Biosynthesis and vectorial transport of opsin on vesicles in retinal rod photoreceptors.

Abstract

Retinal rod photoreceptor cells absorb light at one end and establish synaptic contacts on the other. Light sensitivity is conferred by a set of membrane and cytosol proteins that are gathered at one end of the cell to form a specialized organelle, the rod outer segment (ROS). The ROS is composed of rhodopsin-laden, flattened disk-shaped membranes enveloped by the cell's plasma membrane. Rhodopsin is synthesized on elements of the rough endoplasmic reticulum and Golgi apparatus near the nucleus in the inner segment. From this synthetic site, the membrane-bound apoprotein, opsin, is released from the Golgi in the membranes of small vesicles. These vesicles are transported through the cytoplasm of the inner segment until they reach its apical plasma membrane. At that site, opsin-laden vesicles appear to fuse near the base of the connecting cilium that joins the inner and outer segments. This fusion inserts opsin into the plasma membrane of the photoreceptor. Opsin becomes incorporated into the disk membrane by a process of membrane expansion and fusion to form the flattened disks of the outer segment. Within the disks, opsin is highly mobile, and rapidly rotates and traverses the disk surface.
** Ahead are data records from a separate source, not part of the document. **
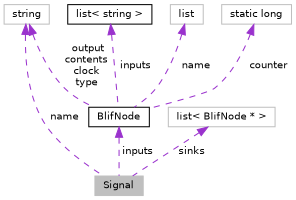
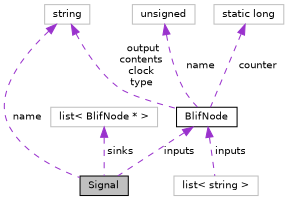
  digraph {
    node [color=grey75 fillcolor=white fontname=Helvetica fontsize=10 shape=record style=filled]
    edge [color=darkorchid3 dir=back fontname=Helvetica fontsize=10 labelfontname=Helvetica labelfontsize=10 style=dashed]
-   n1 [fillcolor=grey75 fontcolor=black height=0.2 label=Signal width=0.4]
+   n1 [color=black fillcolor=grey75 fontcolor=black height=0.2 label=Signal width=0.4]
    n2 [height=0.2 label=string width=0.4]
    n3 [color=black height=0.2 label=BlifNode width=0.4]
    n4 [height=0.2 label="list\< BlifNode * \>" width=0.4]
-   n5 [color=black height=0.2 label="list\< string \>" width=0.4]
-   n6 [height=0.2 label=list width=0.4]
+   n5 [height=0.2 label="list\< string \>" width=0.4]
+   n6 [height=0.2 label=unsigned width=0.4]
    n7 [height=0.2 label="static long" width=0.4]
    n2 -> n1 [label=" name"]
    n2 -> n3 [label=" output\ncontents\nclock\ntype"]
    n3 -> n1 [label=" inputs"]
    n4 -> n1 [label=" sinks"]
-   n5 -> n3 [label=" inputs"]
+   n3 -> n5 [label=" inputs"]
    n6 -> n3 [label=" name"]
    n7 -> n3 [label=" counter"]
  }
Despite its mobility in the outer segment, quantitative electron microscopic, immunocytochemical, and autoradiographic studies of opsin distribution demonstrate that little opsin is detectable in the inner segment plasma membrane, although its bilayer is in continuity with the plasma membrane of the outer segment. The photoreceptor successfully establishes the polarized distribution of its membrane proteins by restricting the redistribution of opsin after vectorially transporting it to one end of the cell on post-Golgi vesicles.